If an entry holds a picture, drop the picture but restate the entry word for word.

━━━ The records

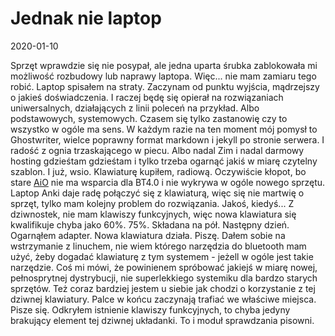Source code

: # Jednak nie laptop
2020-01-10

Sprzęt wprawdzie się nie posypał, ale jedna uparta śrubka zablokowała mi możliwość rozbudowy lub naprawy laptopa. Więc... nie mam zamiaru tego robić. Laptop spisałem na straty. Zaczynam od punktu wyjścia, mądrzejszy o jakieś doświadczenia. I raczej będę się opierał na rozwiązaniach uniwersalnych, działających z linii poleceń na przykład. Albo podstawowych, systemowych. Czasem się tylko zastanowię czy to wszystko w ogóle ma sens. W każdym razie na ten moment mój pomysł to Ghostwriter, wielce poprawny format markdown i jekyll po stronie serwera. I radość z ognia trzaskającego w piecu.  Albo nadal Zim i nadal darmowy hosting gdzieśtam gdzieśtam i tylko trzeba ogarnąć jakiś w miarę czytelny szablon. I już, wsio.
Klawiaturę kupiłem, radiową. Oczywiście kłopot, bo stare [AiO](./AiO.markdown) nie ma wsparcia dla BT4.0 i nie wykrywa w ogóle nowego sprzętu. Laptop Anki daje radę połączyć się z klawiaturą, więc się nie martwię o sprzęt, tylko mam kolejny problem do rozwiązania. Jakoś, kiedyś... Z dziwnostek, nie mam klawiszy funkcyjnych, więc nowa klawiatura się kwalifikuje chyba jako 60%.  75%. Składana na pół.
Następny dzień. Ogarnąłem adapter. Nowa klawiatura działa. Piszę. 
Dałem sobie na wstrzymanie z linuchem, nie wiem którego narzędzia do bluetooth mam użyć, żeby dogadać klawiaturę z tym systemem - jeżell w ogóle jest takie narzędzie. Coś mi mówi, że powinienem spróbować jakiejś w miarę nowej, pełnosprytnej dystrybucji, nie superlekkiego systemiku dla bardzo starych sprzętów. Też coraz bardziej jestem u siebie jak chodzi o korzystanie z tej dziwnej klawiatury. Palce w końcu zaczynają trafiać we właściwe miejsca. Pisze się.
Odkryłem istnienie klawiszy funkcyjnych, to chyba jedyny brakujący element tej dziwnej układanki. To i moduł sprawdzania pisowni.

━━━━━━

# [Answer to the exercise]
Source code

: # Jednak nie laptop
2020-01-10

Sprzęt wprawdzie się nie posypał, ale jedna uparta śrubka zablokowała mi możliwość rozbudowy lub naprawy laptopa. Więc... nie mam zamiaru tego robić. Laptop spisałem na straty. Zaczynam od punktu wyjścia, mądrzejszy o jakieś doświadczenia. I raczej będę się opierał na rozwiązaniach uniwersalnych, działających z linii poleceń na przykład. Albo podstawowych, systemowych. Czasem się tylko zastanowię czy to wszystko w ogóle ma sens. W każdym razie na ten moment mój pomysł to Ghostwriter, wielce poprawny format markdown i jekyll po stronie serwera. I radość z ognia trzaskającego w piecu.  Albo nadal Zim i nadal darmowy hosting gdzieśtam gdzieśtam i tylko trzeba ogarnąć jakiś w miarę czytelny szablon. I już, wsio.
Klawiaturę kupiłem, radiową. Oczywiście kłopot, bo stare [AiO](./AiO.markdown) nie ma wsparcia dla BT4.0 i nie wykrywa w ogóle nowego sprzętu. Laptop Anki daje radę połączyć się z klawiaturą, więc się nie martwię o sprzęt, tylko mam kolejny problem do rozwiązania. Jakoś, kiedyś... Z dziwnostek, nie mam klawiszy funkcyjnych, więc nowa klawiatura się kwalifikuje chyba jako 60%.  75%. Składana na pół.
Następny dzień. Ogarnąłem adapter. Nowa klawiatura działa. Piszę. 
Dałem sobie na wstrzymanie z linuchem, nie wiem którego narzędzia do bluetooth mam użyć, żeby dogadać klawiaturę z tym systemem - jeżell w ogóle jest takie narzędzie. Coś mi mówi, że powinienem spróbować jakiejś w miarę nowej, pełnosprytnej dystrybucji, nie superlekkiego systemiku dla bardzo starych sprzętów. Też coraz bardziej jestem u siebie jak chodzi o korzystanie z tej dziwnej klawiatury. Palce w końcu zaczynają trafiać we właściwe miejsca. Pisze się.
Odkryłem istnienie klawiszy funkcyjnych, to chyba jedyny brakujący element tej dziwnej układanki. To i moduł sprawdzania pisowni.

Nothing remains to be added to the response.